● **Problem description**: Rewrite the records from the start through the line containing "machines operate automatically, the", changing every "machining" to "milling" and keeping everything else the same. Omit the pictures from your answer.

======

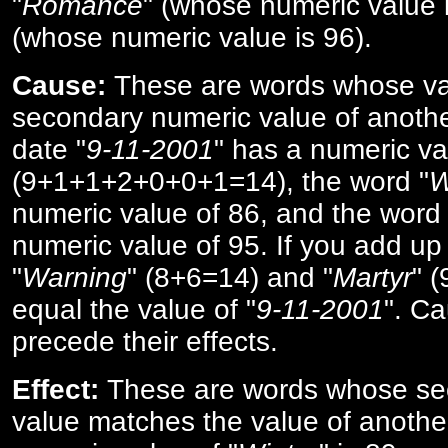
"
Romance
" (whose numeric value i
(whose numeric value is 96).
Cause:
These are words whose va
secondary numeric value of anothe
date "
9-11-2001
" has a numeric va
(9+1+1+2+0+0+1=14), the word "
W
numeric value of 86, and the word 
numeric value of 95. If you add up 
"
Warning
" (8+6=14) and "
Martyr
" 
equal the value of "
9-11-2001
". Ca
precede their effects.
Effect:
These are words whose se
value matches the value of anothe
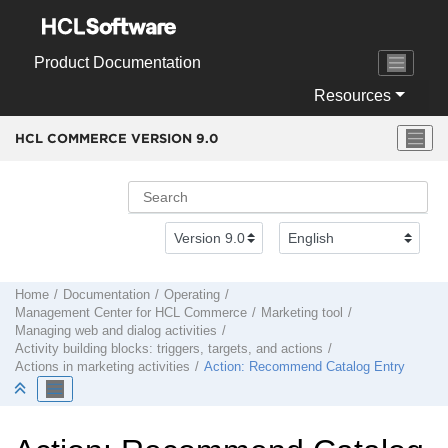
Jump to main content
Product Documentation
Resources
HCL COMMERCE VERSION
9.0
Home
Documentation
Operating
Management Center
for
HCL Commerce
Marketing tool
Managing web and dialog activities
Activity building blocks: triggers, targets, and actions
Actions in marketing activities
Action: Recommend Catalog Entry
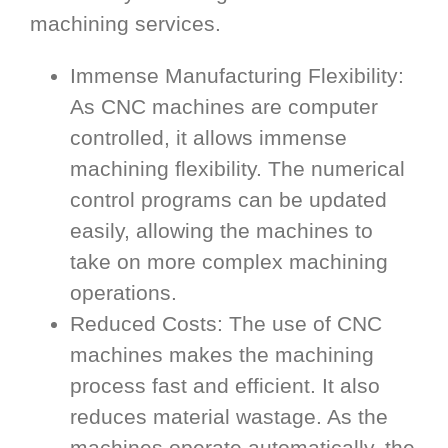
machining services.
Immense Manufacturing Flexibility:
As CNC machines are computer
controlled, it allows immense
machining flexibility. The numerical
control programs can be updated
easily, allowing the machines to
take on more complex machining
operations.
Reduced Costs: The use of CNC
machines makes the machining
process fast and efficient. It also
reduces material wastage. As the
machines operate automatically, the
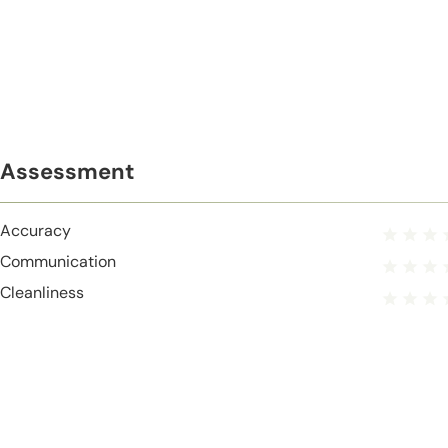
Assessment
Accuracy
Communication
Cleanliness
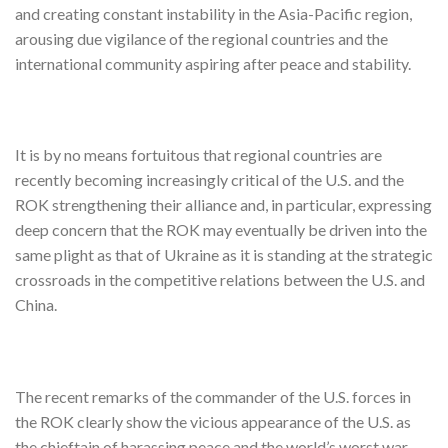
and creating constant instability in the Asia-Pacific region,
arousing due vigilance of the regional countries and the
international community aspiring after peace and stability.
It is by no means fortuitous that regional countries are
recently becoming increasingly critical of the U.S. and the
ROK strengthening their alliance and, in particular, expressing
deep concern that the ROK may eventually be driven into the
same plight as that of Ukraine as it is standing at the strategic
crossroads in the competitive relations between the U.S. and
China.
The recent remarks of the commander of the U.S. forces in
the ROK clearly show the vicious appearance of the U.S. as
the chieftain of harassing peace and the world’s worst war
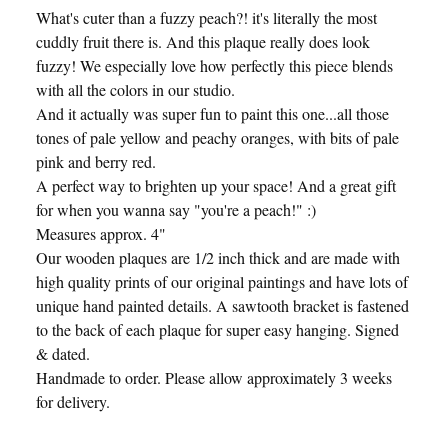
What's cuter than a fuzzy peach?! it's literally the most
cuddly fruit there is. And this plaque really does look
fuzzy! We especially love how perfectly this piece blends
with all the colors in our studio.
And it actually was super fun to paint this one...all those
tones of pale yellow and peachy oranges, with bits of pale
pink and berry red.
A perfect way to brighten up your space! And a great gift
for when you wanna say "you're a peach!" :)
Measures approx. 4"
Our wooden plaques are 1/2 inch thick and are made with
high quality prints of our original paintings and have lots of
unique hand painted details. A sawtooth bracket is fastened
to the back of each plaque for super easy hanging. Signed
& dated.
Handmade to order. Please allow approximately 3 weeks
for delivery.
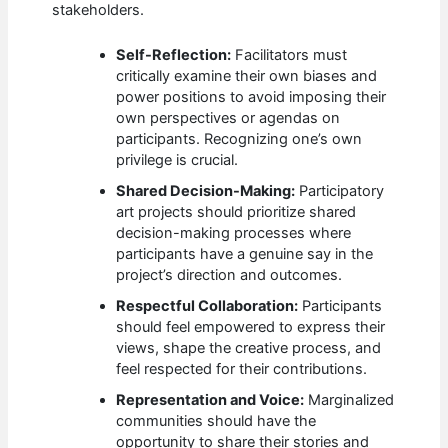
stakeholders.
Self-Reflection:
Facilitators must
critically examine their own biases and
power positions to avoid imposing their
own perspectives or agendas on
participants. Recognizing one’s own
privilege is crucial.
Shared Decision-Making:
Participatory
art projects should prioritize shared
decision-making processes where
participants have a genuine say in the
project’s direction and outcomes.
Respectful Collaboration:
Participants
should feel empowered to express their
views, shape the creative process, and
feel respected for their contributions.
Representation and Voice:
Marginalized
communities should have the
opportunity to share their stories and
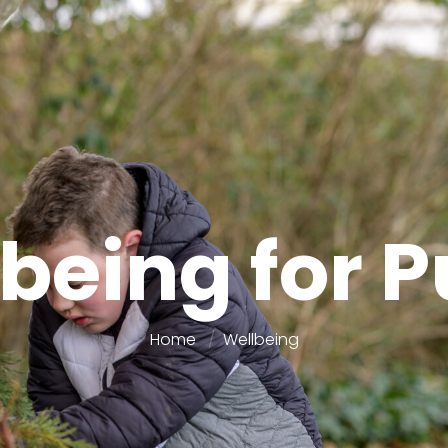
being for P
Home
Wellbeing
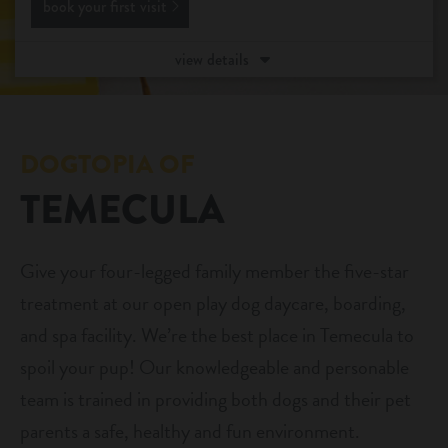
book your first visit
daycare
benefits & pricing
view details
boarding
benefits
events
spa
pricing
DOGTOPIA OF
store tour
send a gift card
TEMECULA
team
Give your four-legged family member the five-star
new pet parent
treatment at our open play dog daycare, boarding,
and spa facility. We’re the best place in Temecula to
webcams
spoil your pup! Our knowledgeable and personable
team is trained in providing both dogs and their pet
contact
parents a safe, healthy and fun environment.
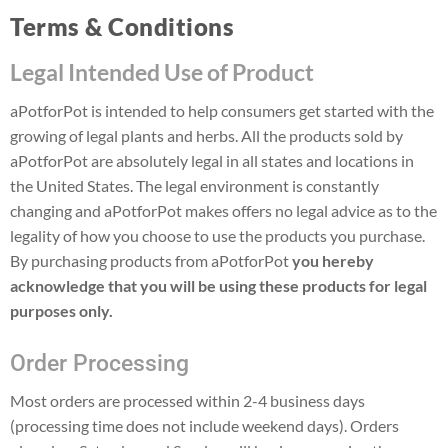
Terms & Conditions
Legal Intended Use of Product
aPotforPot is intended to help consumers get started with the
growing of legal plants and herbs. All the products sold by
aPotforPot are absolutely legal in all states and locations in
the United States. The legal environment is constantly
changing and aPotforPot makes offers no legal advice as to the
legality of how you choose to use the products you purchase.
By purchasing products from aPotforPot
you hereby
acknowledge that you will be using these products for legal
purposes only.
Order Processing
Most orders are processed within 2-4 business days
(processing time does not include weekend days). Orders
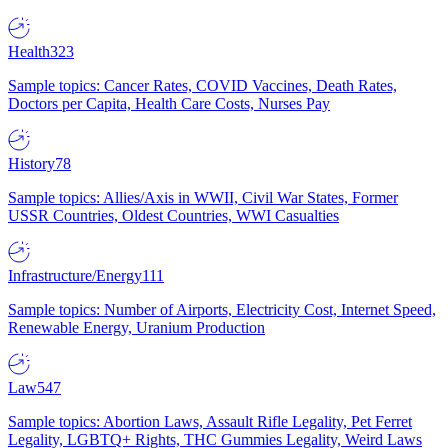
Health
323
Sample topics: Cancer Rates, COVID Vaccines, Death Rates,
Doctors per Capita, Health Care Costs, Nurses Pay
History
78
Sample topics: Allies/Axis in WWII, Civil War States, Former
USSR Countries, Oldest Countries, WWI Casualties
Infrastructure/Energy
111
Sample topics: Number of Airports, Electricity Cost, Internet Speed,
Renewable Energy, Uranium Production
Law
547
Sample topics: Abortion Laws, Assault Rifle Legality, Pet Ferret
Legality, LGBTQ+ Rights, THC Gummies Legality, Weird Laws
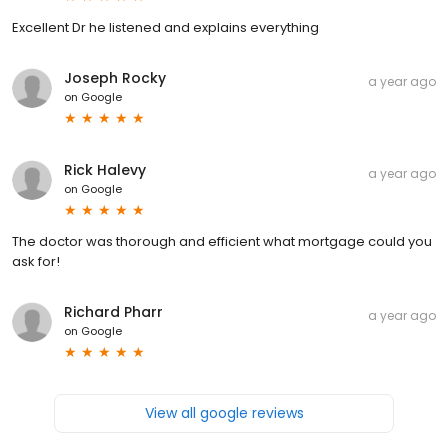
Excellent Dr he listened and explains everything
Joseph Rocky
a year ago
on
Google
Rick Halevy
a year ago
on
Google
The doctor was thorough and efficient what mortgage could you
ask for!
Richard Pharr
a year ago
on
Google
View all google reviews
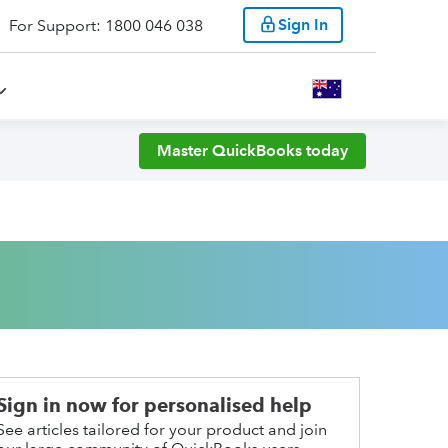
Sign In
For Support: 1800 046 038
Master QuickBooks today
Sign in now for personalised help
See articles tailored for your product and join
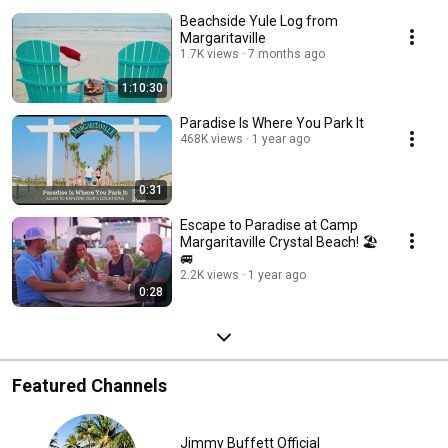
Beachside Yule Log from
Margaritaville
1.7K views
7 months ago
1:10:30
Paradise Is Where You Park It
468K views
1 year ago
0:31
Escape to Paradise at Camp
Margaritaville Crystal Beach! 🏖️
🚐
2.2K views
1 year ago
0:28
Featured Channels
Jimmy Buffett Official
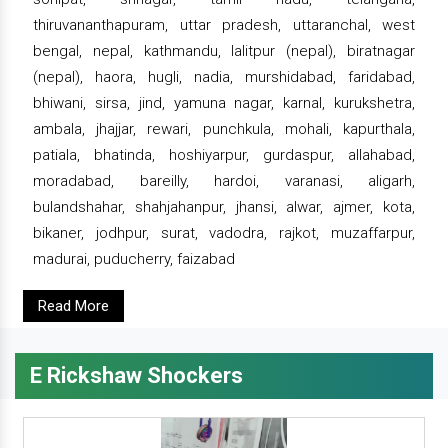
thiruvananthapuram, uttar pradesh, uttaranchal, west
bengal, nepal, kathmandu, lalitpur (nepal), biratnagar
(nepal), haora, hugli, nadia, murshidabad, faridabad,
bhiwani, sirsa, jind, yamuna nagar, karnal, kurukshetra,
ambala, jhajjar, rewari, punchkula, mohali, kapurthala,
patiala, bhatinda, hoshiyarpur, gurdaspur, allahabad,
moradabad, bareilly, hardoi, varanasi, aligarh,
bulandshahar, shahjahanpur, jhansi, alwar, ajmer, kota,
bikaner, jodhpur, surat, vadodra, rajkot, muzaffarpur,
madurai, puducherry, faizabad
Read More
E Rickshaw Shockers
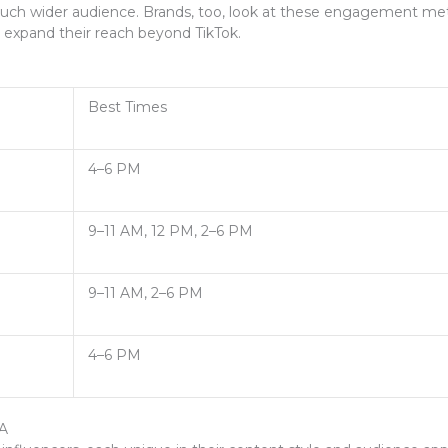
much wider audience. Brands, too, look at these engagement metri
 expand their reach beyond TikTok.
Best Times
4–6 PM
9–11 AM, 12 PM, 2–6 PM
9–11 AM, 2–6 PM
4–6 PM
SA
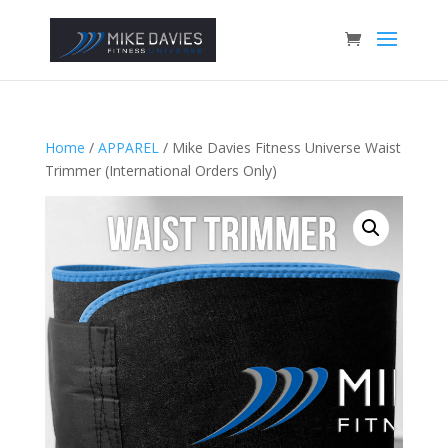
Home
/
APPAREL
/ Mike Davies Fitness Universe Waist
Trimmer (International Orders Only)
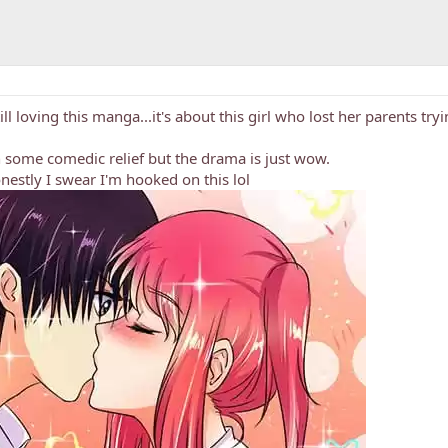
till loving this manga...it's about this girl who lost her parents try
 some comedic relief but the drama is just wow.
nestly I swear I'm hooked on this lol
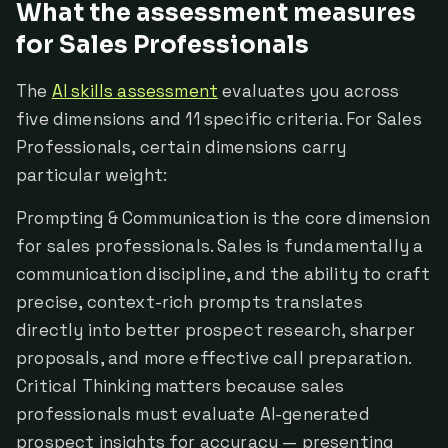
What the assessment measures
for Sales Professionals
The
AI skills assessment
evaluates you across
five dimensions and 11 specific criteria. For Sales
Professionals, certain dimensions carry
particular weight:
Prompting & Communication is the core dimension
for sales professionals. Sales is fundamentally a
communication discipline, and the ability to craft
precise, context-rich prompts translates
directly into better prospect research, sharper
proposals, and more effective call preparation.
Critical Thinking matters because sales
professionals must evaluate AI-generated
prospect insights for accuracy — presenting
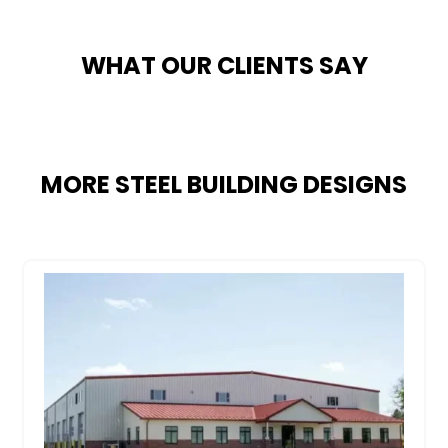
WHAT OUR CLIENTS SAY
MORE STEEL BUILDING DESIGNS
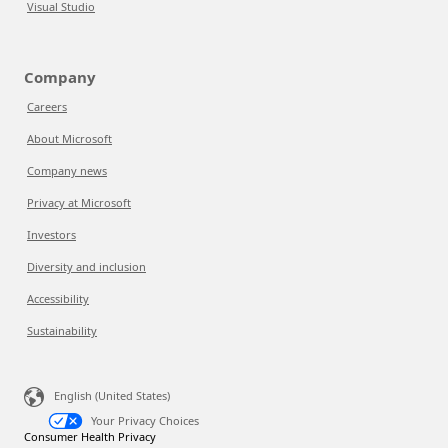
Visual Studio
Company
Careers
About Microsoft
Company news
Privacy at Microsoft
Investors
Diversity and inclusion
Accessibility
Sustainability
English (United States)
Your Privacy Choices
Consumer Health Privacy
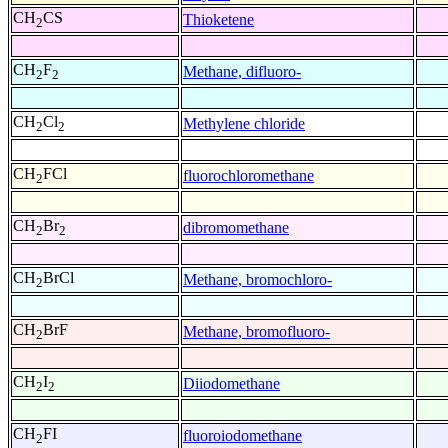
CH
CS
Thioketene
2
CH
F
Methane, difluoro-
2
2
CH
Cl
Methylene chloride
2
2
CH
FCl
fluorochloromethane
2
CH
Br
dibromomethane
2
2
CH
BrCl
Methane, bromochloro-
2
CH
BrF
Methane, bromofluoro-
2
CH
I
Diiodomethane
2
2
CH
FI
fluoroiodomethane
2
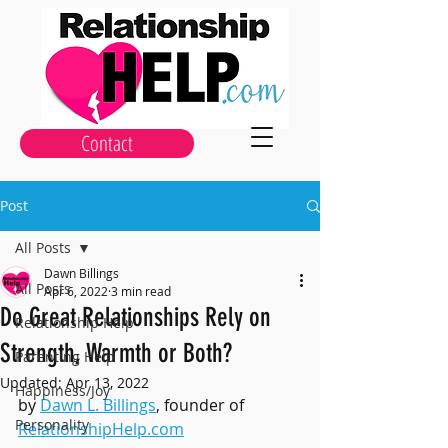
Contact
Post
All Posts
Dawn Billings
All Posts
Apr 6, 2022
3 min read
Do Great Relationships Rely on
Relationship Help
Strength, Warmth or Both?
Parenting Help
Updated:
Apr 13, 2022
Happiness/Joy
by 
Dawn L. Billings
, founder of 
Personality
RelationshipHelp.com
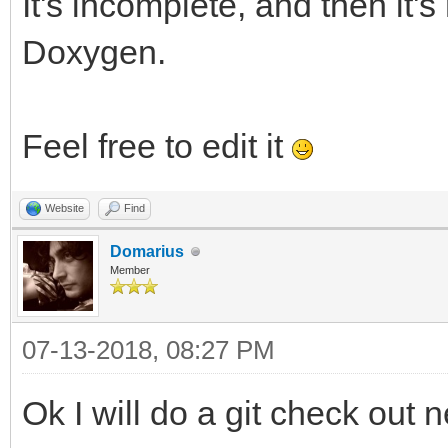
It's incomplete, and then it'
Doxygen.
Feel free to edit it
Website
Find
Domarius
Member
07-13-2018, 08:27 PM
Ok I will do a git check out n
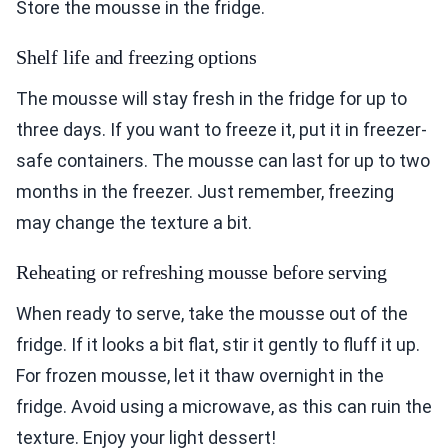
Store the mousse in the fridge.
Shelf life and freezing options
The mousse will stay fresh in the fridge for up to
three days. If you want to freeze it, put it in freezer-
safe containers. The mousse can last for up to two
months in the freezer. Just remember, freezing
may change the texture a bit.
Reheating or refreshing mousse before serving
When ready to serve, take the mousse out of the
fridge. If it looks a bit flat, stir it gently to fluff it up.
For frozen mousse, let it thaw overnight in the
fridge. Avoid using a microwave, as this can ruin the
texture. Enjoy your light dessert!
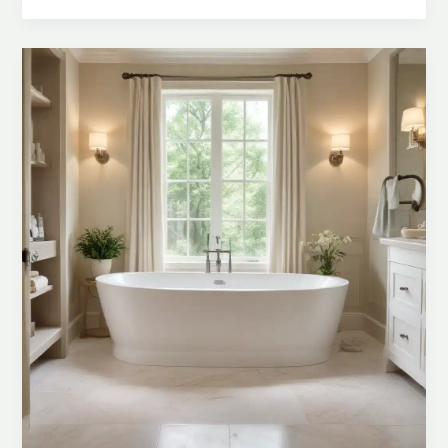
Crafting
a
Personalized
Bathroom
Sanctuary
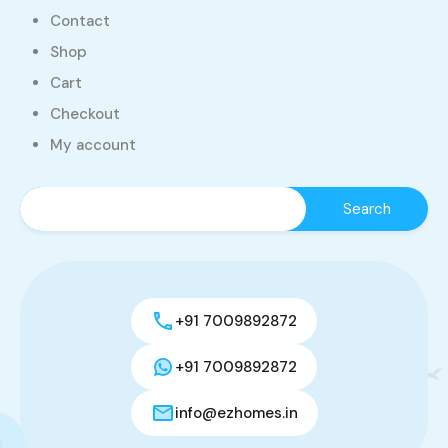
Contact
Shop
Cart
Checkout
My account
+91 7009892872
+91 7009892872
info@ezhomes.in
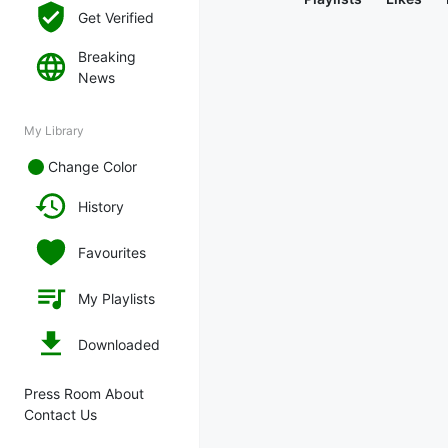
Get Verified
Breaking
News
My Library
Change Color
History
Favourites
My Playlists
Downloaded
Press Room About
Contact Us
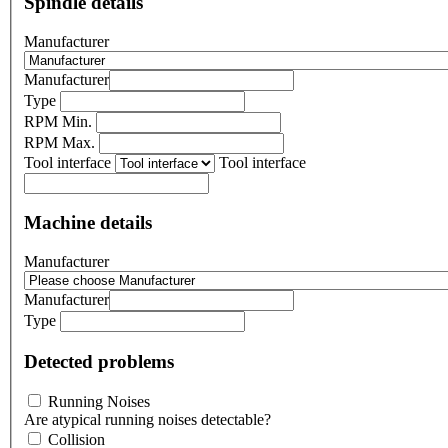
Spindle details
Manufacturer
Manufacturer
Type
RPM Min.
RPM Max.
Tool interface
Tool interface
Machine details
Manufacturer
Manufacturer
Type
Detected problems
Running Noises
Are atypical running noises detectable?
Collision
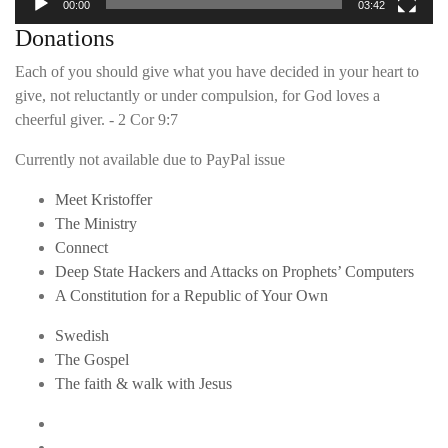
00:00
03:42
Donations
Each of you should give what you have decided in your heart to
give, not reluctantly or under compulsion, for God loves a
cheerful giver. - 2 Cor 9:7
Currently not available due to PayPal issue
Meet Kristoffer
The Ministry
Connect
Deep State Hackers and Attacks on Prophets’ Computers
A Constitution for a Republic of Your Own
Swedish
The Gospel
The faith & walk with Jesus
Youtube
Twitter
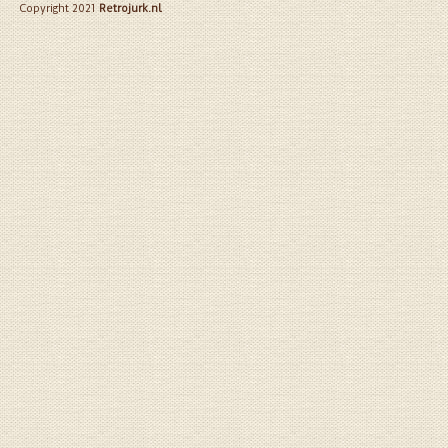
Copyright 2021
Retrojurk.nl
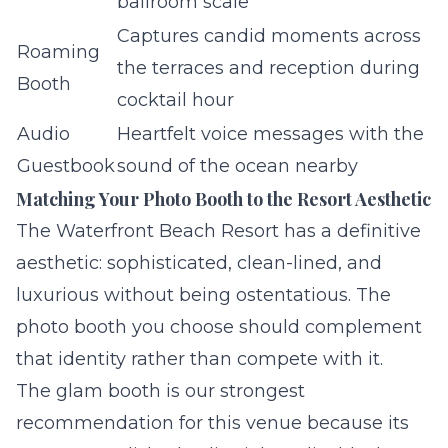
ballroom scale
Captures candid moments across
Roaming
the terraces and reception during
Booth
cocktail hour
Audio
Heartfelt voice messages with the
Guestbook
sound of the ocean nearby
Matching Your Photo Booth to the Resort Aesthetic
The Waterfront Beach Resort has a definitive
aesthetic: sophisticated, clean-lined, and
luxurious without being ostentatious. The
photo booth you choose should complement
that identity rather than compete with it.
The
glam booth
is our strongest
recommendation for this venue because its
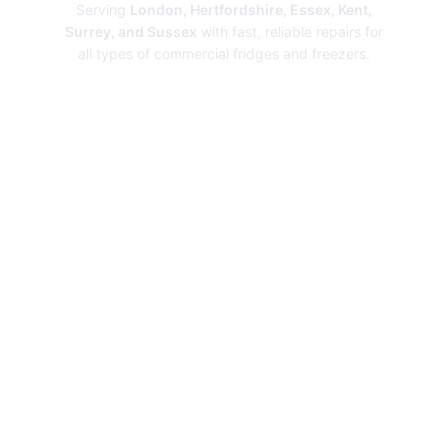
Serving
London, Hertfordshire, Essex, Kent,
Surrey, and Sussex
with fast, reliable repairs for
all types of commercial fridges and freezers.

======

● **Response to this task**:
"
Romance
" (whose numeric value i
(whose numeric value is 96).
Cause:
These are words whose va
secondary numeric value of anothe
date "
9-11-2001
" has a numeric va
(9+1+1+2+0+0+1=14), the word "
W
numeric value of 86, and the word 
numeric value of 95. If you add up 
"
Warning
" (8+6=14) and "
Martyr
" 
equal the value of "
9-11-2001
". Ca
precede their effects.
Effect:
These are words whose se
value matches the value of anothe
Jump to main content
Product Documentation
Resources
HCL COMMERCE VERSION
9.0
Home
Documentation
Operating
Management Center
for
HCL Commerce
Marketing tool
Managing web and dialog activities
Activity building blocks: triggers, targets, and actions
Actions in marketing activities
Action: Recommend Catalog Entry
milling services.
Immense Manufacturing Flexibility:
As CNC machines are computer
controlled, it allows immense
milling flexibility. The numerical
control programs can be updated
easily, allowing the machines to
take on more complex milling
operations.
Reduced Costs: The use of CNC
machines makes the milling
process fast and efficient. It also
reduces material wastage. As the
machines operate automatically, the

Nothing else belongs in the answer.